You know how it is when a couple is going through a divorce. So often the friends feel obligated to choose sides. Sure you do. Larry David did a program about it. That's where I plagiarized the idea. With great "Enthusiasm" I might add. But I digress.
This split-up is happening right now with the disintegration of the Rahm Emanuel-David Axelrod marriage-of-convenience which is agonizingly playing out for all the world to see...at least those in the world who read the New York Times and Washington Post.
The Post went first...shamelessly turning into what could only be called the "Emanuel Manual". There was one article after another about how the beleaguered White House Chief-of-Staff had been done wrong.
Now it's the Times' turn. And sure enough, true to the spirit of competition, it has now become the Axelrod Almanac". There it was on the front page: a love feast called "White House Message Maven Finds Fingers Pointing at Him". Since we're talking Emanuel, as the adversary, it's easy to imagine which finger. But again, a digression.
For those who have tried to ignore this foolishness until now, a brief catch-up: Various Rahm Emanuel supporters have gone on background to complain things are not going well for the Obama presidency because Emanuel doesn't always get his way about how things are done.

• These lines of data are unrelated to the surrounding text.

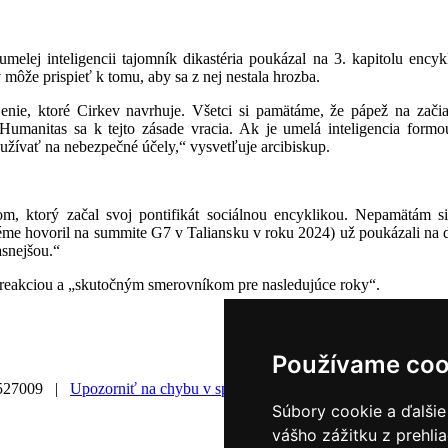
melej inteligencii tajomník dikastéria poukázal na 3. kapitolu encykl
môže prispieť k tomu, aby sa z nej nestala hrozba.
ie, ktoré Cirkev navrhuje. Všetci si pamätáme, že pápež na začiatk
Humanitas sa k tejto zásade vracia. Ak je umelá inteligencia form
žívať na nebezpečné účely,“ vysvetľuje arcibiskup.
, ktorý začal svoj pontifikát sociálnou encyklikou. Nepamätám si 
éme hovoril na summite G7 v Taliansku v roku 2024) už poukázali na d
asnejšou.“
u reakciou a „skutočným smerovníkom pre nasledujúce roky“.
Používame coo
527009 |
Upozorniť na chybu v správe
|
Súbory cookie a ďalšie
vášho zážitku z prehli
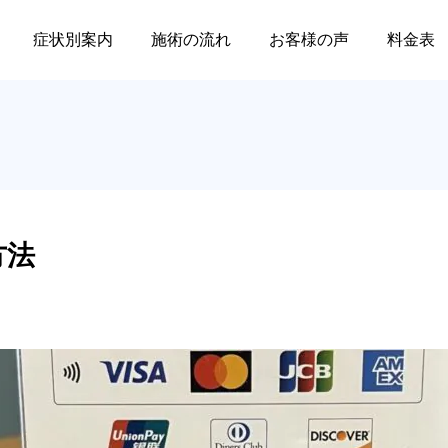
院の支払い方法
症状別案内
施術の流れ
お客様の声
料金表
セミナー
店舗情報
肩痛
膝痛
方法
肩が上がらない・夜ズキ
🦵変形性膝関節症と膝蓋
2025.08.19
2025.07.19
ズキ痛む…それ、本当に
下脂肪体のマッサージ｜
五十肩ですか？｜JR三ノ
JR三ノ宮駅徒歩6分
膝痛は原因により症状や
３D触診塾 in 神戸（R7/10
臨床ステップアップセミナー
、その人それぞれに合った
宮駅徒歩6分
2026.02.16
2026.02.02
月〜）の開催のお知らせ！
Ⅱ、前回セミナーのアーカイ
当院では膝だけでなく膝
を提供いたします。
ブの応募開始！
全てをくまなくチェック
ます。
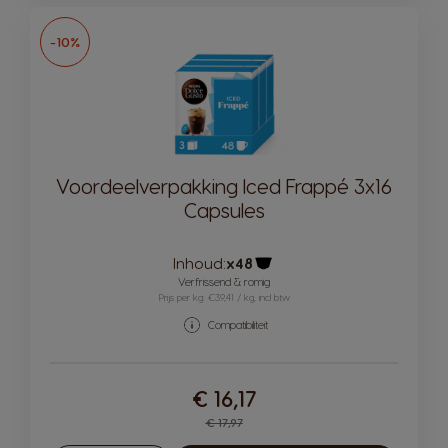
-10%
Voordeelverpakking Iced Frappé 3x16
Capsules
Inhoud:
x48
Pictogram capsule
Verfrissend & romig
Prijs per kg: €39,41 / kg, incl btw
Compatibiliteit
€ 16,17
Regular Price
€ 17,97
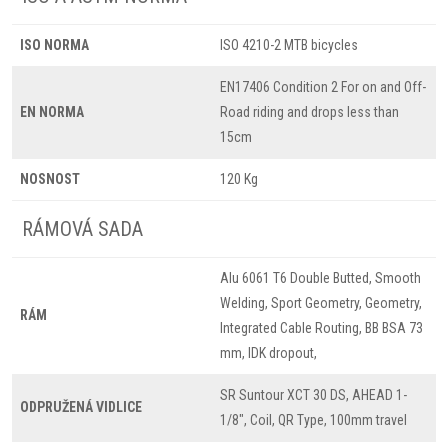
ISO NORMA
ISO 4210-2 MTB bicycles
EN17406 Condition 2 For on and Off-
EN NORMA
Road riding and drops less than
15cm
NOSNOST
120 Kg
RÁMOVÁ SADA
Alu 6061 T6 Double Butted, Smooth
Welding, Sport Geometry, Geometry,
RÁM
Integrated Cable Routing, BB BSA 73
mm, IDK dropout,
SR Suntour XCT 30 DS, AHEAD 1-
ODPRUŽENÁ VIDLICE
1/8", Coil, QR Type, 100mm travel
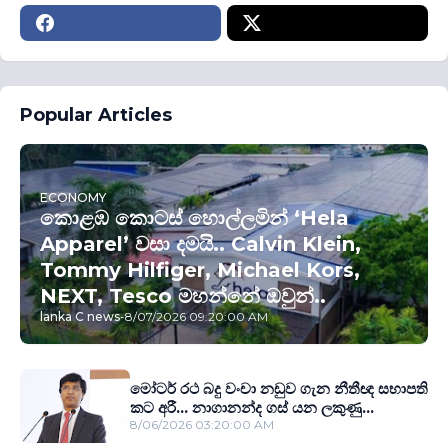
Popular Articles
ECONOMY
කොළඹ කොටස් හොල්ලමින් ‘Hela
Apparel’ වසා දමයි.. Calvin Klein,
Tommy Hilfiger, Michael Kors,
NEXT, Tesco මහන්නේ ඔවුන්..
lanka C news
-
8/07/2026 09:20:00 AM
මෝටර් රථ බදු වංචා නඩුව ගැන නීතීඥ සභාපති
කට අරී... නාගානන්ද ගස් යන ලකුණු...
8/06/2026 03:20:00 AM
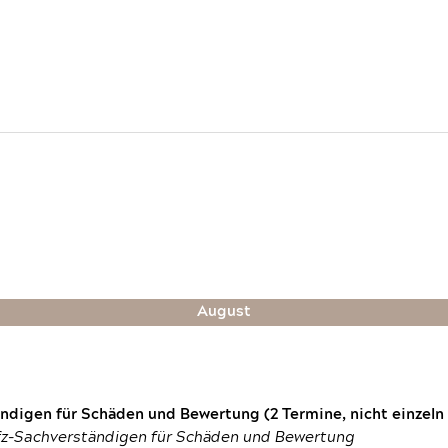
August
digen für Schäden und Bewertung (2 Termine, nicht einzeln
fz-Sachverständigen für Schäden und Bewertung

The implication is that the President ignores his words of wisdom and too often follows the advice of his old buddies from Chicago and the campaign, who are over their heads when it comes to playing the Washington game. By implication, that would begin with David Axelrod. Forget "implication": The message is heavyhandedly obvious.
The Emanuel people have had great success getting to Washington Post reporters with it, and as we've seen, these reporters had equal success getting to their editors and into the paper. Not once but twice. It was enough to make eve David Broder devote column to criticizing it and the Ombudsperson to write another one about it. In the Post!
Of course, Axelrod, in his New York Times puff piece uttered the ritualistic denial of any conflict at all, or as he put it, "fissure with my buddy Rahm". But part of this game is to declare something warm and cuddly like that, and keep a straight face while saying it. In Washington-speak, that is a clear cut way of declaring war or condemning and someone to fall into the "fissure" for eternity.
Once again we see this transparent intrigue being played out on the front pages of each pliant paper, although it would probably be more appropriately placed in the Entertainment sections. It is such great theater.
This soap opera might be called "The Unmaking of the President". At least it starting to look that way. What is so interesting about all the articles on both sides of the divide, is how little attention the narrative pays to Mr. Obama. It is his presidency, after all, that is fraying.
To avoid a full unraveling, he might want to make his presence felt by ending these behind-the-scenes games. It's clearly time for head knocking right out front, for everyone to see, maybe on television this time. In TV news, of course, nobody ever takes sides.